**Prompt:**
Find every line below that contains the word "reported" and copy it out.

**Dataset records:**
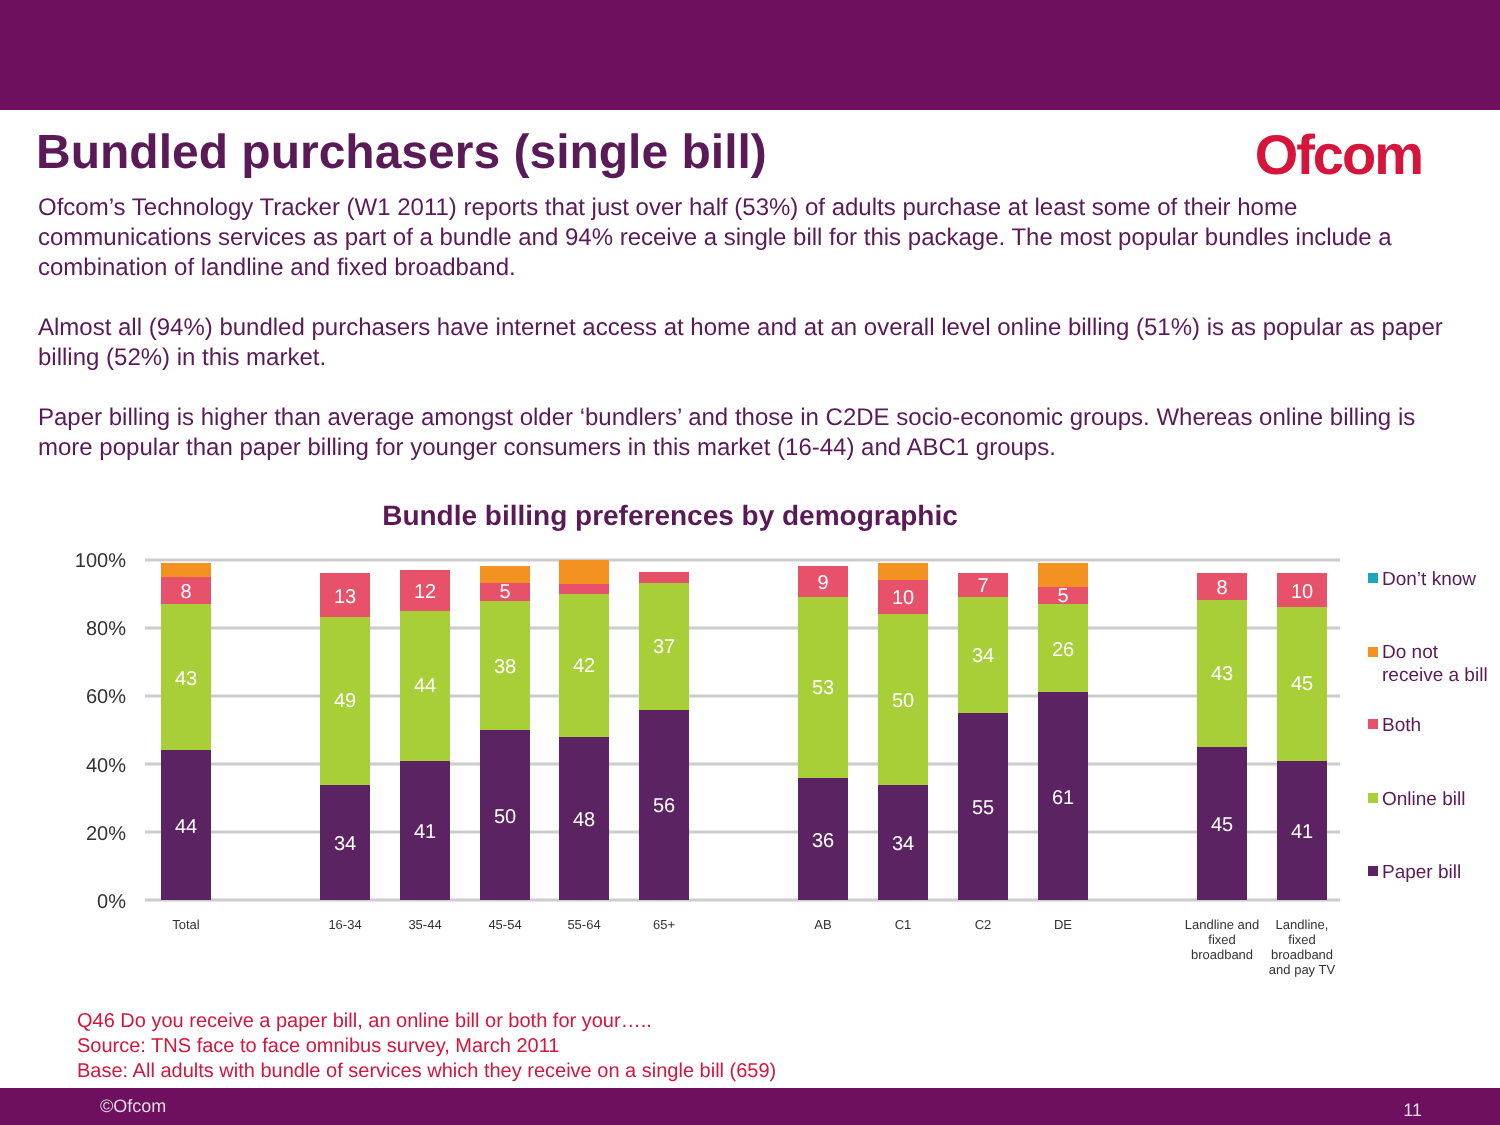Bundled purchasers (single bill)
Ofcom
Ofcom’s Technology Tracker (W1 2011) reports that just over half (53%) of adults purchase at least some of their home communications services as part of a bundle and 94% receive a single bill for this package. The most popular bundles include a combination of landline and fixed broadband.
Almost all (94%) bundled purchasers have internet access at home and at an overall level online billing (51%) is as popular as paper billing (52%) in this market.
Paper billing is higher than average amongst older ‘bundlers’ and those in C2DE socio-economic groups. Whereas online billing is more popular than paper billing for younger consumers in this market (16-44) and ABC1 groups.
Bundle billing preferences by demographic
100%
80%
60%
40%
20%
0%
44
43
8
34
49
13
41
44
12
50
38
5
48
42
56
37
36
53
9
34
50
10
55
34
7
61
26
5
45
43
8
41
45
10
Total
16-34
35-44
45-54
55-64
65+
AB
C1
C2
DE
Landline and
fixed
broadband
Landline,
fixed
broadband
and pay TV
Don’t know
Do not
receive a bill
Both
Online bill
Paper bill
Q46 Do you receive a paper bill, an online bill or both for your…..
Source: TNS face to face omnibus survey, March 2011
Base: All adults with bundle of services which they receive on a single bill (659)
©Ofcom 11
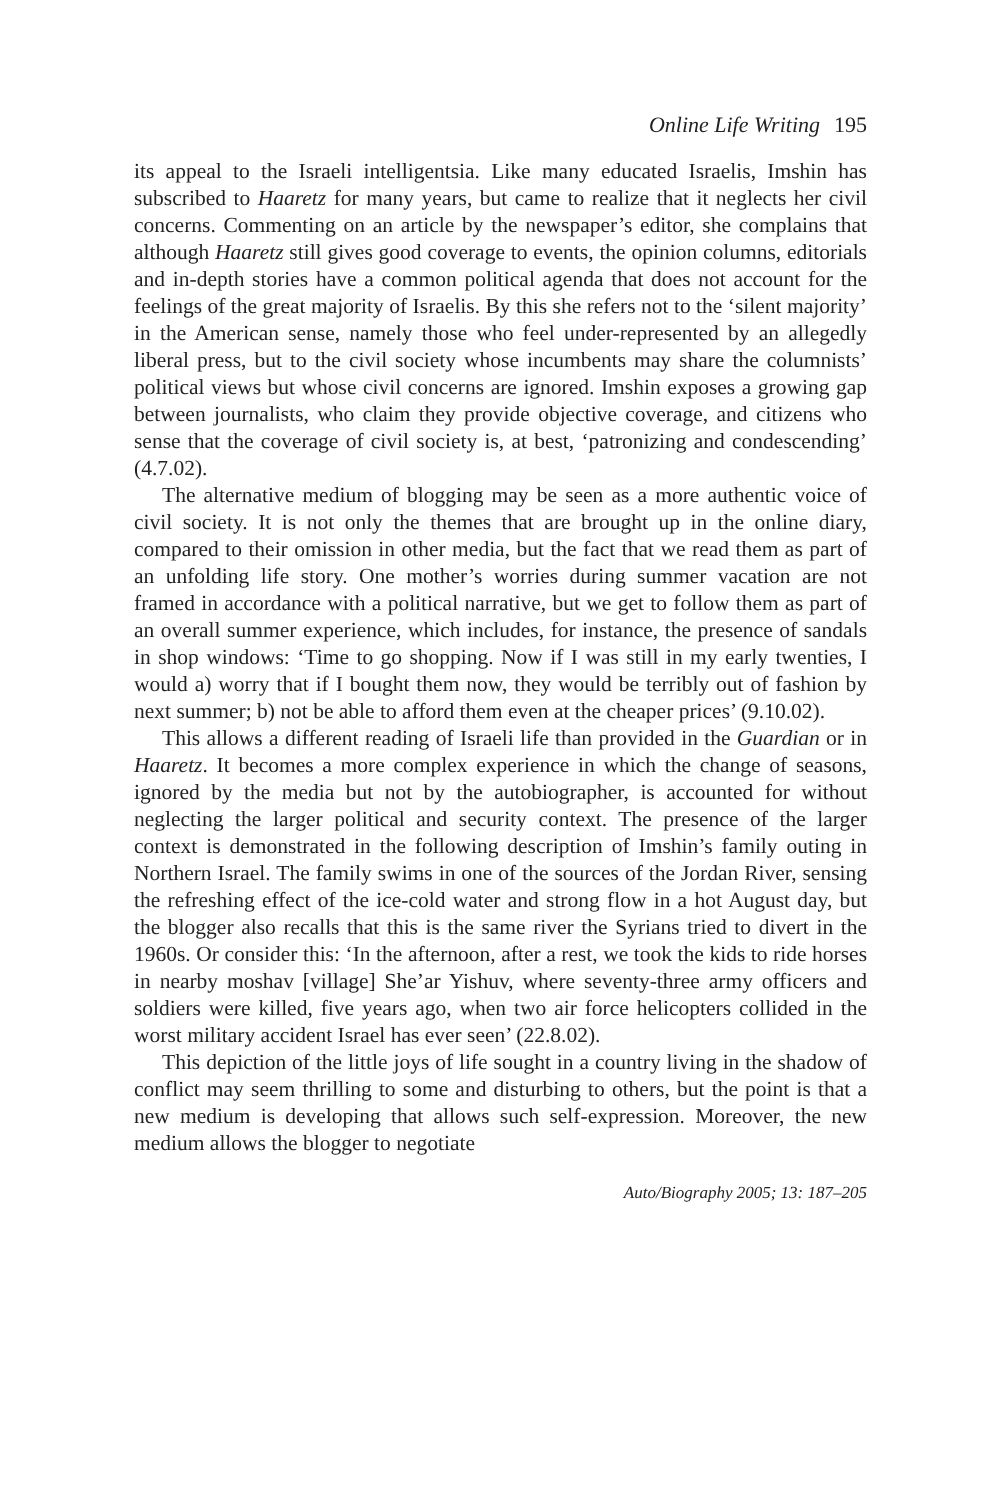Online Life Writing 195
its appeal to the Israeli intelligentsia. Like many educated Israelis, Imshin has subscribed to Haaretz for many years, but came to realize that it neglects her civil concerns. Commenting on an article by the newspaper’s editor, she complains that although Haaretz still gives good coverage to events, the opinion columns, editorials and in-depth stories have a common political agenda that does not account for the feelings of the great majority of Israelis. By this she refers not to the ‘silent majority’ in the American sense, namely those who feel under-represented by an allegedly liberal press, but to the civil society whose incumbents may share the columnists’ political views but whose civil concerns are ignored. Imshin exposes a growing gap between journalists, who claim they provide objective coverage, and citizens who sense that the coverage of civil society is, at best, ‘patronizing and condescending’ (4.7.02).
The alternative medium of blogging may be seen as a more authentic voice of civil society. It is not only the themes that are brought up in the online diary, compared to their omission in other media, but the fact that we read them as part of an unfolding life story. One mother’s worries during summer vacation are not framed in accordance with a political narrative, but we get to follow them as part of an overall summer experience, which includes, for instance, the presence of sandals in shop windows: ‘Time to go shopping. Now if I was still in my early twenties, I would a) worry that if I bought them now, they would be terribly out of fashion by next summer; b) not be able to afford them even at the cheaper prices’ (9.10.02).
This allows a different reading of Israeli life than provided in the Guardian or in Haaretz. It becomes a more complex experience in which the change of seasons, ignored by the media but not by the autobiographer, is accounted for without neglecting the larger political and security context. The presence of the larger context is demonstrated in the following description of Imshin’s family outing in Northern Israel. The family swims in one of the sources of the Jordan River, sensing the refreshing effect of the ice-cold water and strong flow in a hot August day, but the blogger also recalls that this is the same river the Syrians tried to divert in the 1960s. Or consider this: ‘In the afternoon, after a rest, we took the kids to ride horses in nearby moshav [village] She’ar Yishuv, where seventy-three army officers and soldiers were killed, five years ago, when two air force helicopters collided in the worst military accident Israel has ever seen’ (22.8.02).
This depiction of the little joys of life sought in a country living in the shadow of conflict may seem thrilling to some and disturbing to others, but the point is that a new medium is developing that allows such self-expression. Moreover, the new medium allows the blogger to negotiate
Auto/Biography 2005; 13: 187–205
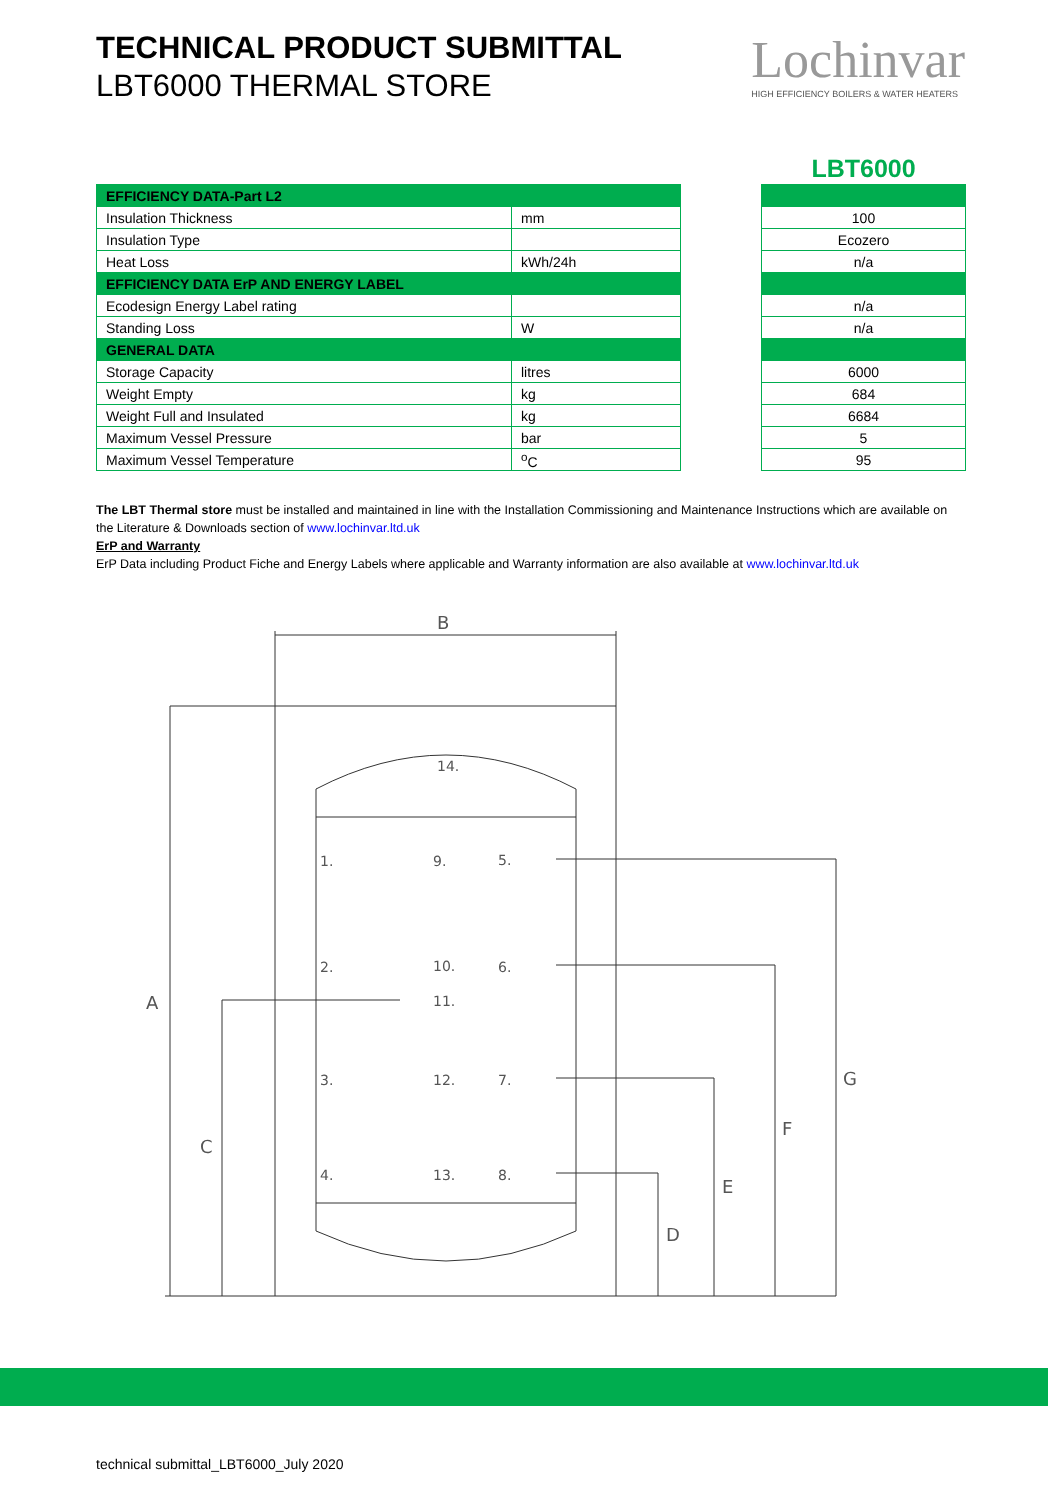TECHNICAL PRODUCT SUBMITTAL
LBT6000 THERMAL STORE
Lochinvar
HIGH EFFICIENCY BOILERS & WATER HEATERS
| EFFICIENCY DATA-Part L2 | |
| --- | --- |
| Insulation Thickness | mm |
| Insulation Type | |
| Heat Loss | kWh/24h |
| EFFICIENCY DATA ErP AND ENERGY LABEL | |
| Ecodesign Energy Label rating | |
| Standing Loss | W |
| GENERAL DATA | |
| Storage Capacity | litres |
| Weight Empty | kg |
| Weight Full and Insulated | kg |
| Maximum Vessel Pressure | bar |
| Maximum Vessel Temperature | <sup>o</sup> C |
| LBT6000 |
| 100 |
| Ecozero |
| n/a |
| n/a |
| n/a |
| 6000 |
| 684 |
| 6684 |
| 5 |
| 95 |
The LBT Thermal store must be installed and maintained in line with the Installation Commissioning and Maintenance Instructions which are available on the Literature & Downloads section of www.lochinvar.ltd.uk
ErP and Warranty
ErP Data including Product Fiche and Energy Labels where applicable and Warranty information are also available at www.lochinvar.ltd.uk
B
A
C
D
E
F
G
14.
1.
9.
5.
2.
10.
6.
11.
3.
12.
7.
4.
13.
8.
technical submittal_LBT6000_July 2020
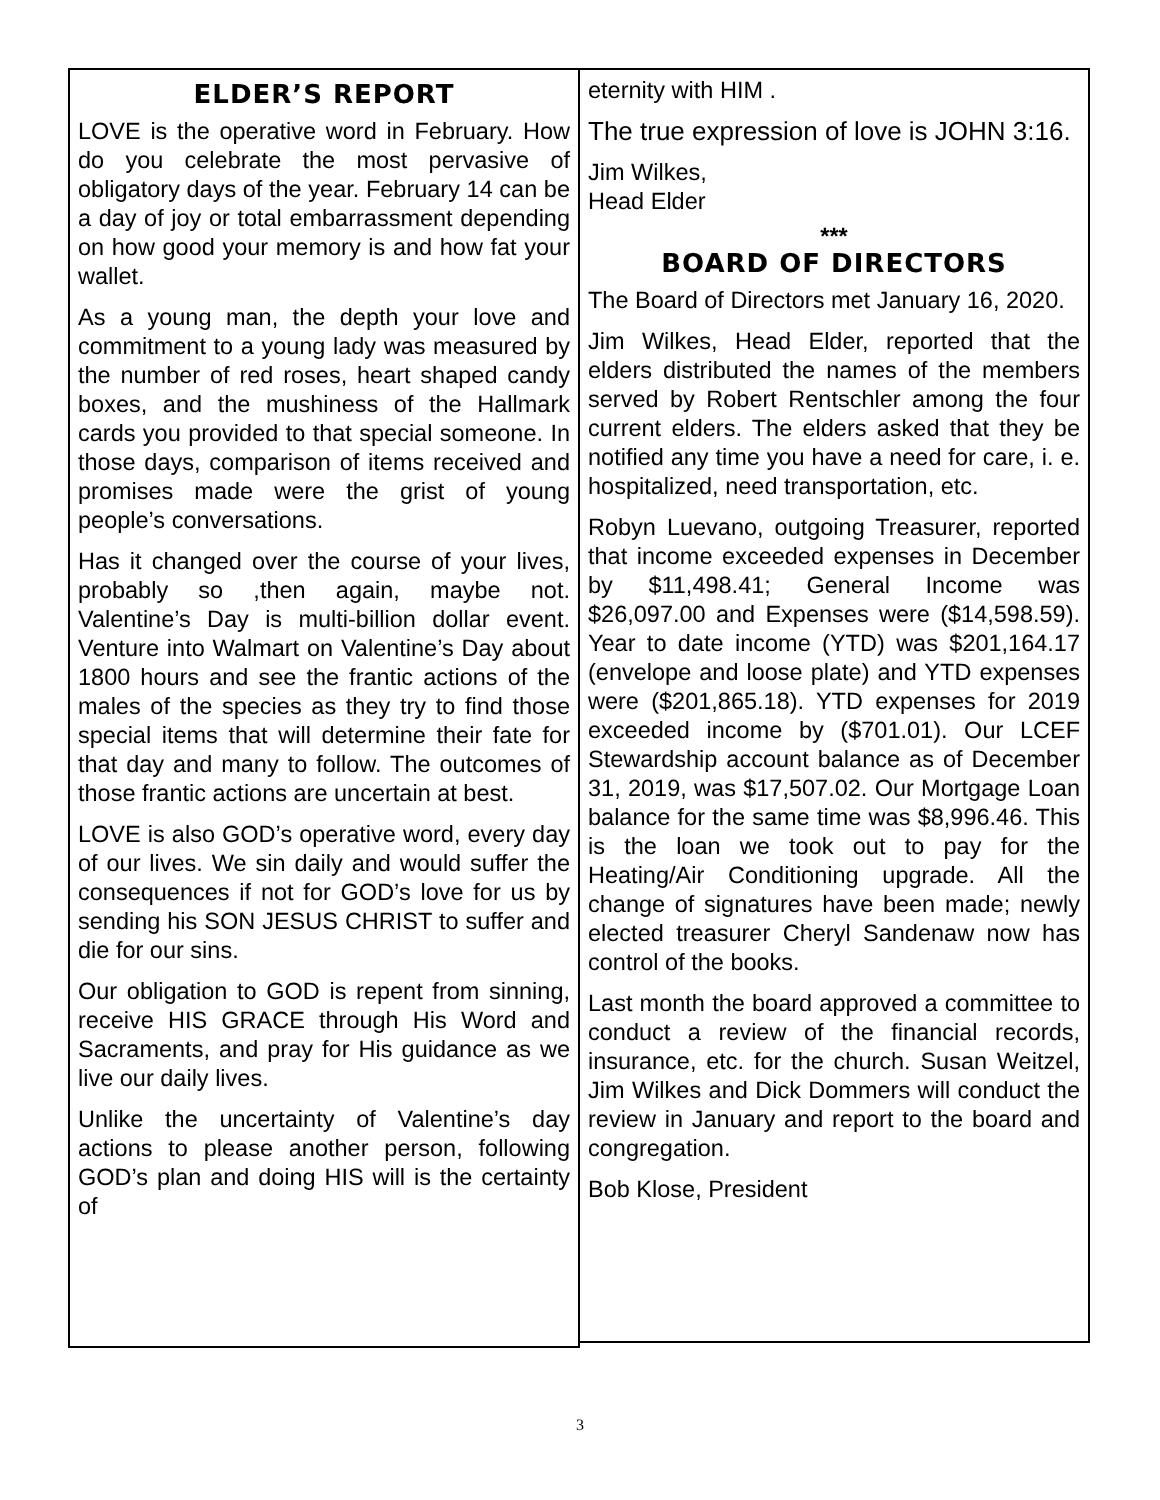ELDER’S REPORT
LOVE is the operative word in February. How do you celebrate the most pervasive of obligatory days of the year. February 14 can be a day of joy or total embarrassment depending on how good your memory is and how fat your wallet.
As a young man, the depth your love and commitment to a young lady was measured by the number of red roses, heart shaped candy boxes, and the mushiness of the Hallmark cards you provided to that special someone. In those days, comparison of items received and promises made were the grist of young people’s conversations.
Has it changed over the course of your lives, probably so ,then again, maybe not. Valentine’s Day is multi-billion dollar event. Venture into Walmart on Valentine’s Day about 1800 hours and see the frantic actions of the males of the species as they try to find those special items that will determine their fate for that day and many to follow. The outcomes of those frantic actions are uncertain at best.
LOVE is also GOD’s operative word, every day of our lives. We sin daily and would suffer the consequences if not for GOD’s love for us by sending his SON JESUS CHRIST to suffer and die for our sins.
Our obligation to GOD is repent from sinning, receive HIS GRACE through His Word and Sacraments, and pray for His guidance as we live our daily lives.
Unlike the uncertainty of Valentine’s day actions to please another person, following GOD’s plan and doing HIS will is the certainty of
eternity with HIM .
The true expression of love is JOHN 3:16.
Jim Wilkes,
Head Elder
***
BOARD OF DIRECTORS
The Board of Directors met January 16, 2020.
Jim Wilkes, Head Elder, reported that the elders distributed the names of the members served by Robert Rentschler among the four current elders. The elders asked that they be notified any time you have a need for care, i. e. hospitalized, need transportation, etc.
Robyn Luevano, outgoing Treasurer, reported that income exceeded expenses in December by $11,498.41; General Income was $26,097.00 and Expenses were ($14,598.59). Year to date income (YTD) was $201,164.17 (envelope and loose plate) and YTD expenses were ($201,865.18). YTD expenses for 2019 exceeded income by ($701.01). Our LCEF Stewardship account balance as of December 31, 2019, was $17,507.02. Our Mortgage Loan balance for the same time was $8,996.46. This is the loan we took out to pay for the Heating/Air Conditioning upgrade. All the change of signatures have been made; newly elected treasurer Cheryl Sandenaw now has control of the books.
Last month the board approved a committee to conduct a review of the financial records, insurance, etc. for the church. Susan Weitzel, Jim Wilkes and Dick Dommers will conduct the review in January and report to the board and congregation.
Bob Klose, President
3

**Answer section:**
Jim Wilkes, Head Elder, reported that the elders distributed the names of the members served by Robert Rentschler among the four current elders. The elders asked that they be notified any time you have a need for care, i. e. hospitalized, need transportation, etc.
Robyn Luevano, outgoing Treasurer, reported that income exceeded expenses in December by $11,498.41; General Income was $26,097.00 and Expenses were ($14,598.59). Year to date income (YTD) was $201,164.17 (envelope and loose plate) and YTD expenses were ($201,865.18). YTD expenses for 2019 exceeded income by ($701.01). Our LCEF Stewardship account balance as of December 31, 2019, was $17,507.02. Our Mortgage Loan balance for the same time was $8,996.46. This is the loan we took out to pay for the Heating/Air Conditioning upgrade. All the change of signatures have been made; newly elected treasurer Cheryl Sandenaw now has control of the books.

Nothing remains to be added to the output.